- **Activity**:
From the Father's House entry, reproduce word for word the part that opens with the words "Father's House is" and closes with "a loving father.".

- Promotional poster
- Hangul: 아버지의 집
- RR: Abeojiui jip
- MR: Abŏjiŭi chip
- Genre: Drama; Serial;
- Written by: Lee Sun-Hee
- Directed by: Kim Su-ryong
- Starring: Choi Min-soo; Moon Jeong-hee; Kim Soo-hyun;
- Country of origin: South Korea
- Original language: Korean
- No. of episodes: 2

Production
- Producer: Kim Young Sup
- Production locations: Seoul, South Korea
- Running time: 2 hours Monday at 20:55 & 21:55 (KST)

Original release
- Network: SBS
- Release: December 28, 2009

= Father's House (TV series) =

2009 South Korean television miniseries

Father's House is a South Korean year-end drama special.
Reruns were aired on New Year's Day.

==Plot==
The story revolves around the life of Kang Man-ho (Choi Min-soo), who had a one-night stand with a pianist, Lee Hyun-jae (Moon Jeong-hee). But because he needed to serve some time in prison, it isn't until he gets released that he realizes he has become a father. The mother had dropped the boy off with his closest relations (a man that is like a father figure to Choi), and headed back home to the U.S. Although Man-ho doesn't feel an immediate love for his son, their bond is solidified when both survive a bus crash. After that near-death experience, he becomes determined to be a loving father.

- **Records supplied**:

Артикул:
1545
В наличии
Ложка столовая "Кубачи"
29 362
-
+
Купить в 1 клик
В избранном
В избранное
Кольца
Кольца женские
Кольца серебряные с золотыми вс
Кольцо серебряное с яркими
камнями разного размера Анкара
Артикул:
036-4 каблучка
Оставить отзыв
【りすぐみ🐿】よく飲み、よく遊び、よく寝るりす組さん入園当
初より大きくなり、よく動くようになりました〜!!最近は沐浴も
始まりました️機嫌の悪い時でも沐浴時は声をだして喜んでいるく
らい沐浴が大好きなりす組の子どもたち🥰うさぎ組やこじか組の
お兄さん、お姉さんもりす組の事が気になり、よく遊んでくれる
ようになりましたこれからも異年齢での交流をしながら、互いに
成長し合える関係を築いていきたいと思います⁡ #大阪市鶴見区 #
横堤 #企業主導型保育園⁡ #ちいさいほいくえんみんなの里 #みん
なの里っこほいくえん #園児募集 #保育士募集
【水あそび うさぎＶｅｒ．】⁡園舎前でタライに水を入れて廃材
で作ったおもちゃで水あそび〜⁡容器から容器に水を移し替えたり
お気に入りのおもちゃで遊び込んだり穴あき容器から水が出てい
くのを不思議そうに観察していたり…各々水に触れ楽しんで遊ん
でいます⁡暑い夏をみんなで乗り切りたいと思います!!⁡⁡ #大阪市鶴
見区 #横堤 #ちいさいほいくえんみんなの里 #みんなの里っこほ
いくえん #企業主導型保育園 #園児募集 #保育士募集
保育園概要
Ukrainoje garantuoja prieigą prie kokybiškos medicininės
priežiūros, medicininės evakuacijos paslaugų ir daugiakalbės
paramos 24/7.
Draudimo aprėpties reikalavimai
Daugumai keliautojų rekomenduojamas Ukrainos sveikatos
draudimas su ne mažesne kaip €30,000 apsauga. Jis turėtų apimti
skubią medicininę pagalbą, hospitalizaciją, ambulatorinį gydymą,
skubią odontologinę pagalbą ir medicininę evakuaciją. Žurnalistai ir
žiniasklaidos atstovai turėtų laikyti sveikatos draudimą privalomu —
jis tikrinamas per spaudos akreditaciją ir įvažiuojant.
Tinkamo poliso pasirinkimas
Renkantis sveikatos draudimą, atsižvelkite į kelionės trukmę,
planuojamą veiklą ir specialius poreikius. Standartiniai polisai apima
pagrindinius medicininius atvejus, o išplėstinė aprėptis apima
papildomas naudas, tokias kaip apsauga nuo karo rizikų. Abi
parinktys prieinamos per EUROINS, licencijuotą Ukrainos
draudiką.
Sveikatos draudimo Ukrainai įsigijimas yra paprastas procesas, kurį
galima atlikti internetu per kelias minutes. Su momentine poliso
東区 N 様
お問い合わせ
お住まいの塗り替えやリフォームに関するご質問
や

- **Output below**:
Father's House is a South Korean year-end drama special.
Reruns were aired on New Year's Day.

==Plot==
The story revolves around the life of Kang Man-ho (Choi Min-soo), who had a one-night stand with a pianist, Lee Hyun-jae (Moon Jeong-hee). But because he needed to serve some time in prison, it isn't until he gets released that he realizes he has become a father. The mother had dropped the boy off with his closest relations (a man that is like a father figure to Choi), and headed back home to the U.S. Although Man-ho doesn't feel an immediate love for his son, their bond is solidified when both survive a bus crash. After that near-death experience, he becomes determined to be a loving father.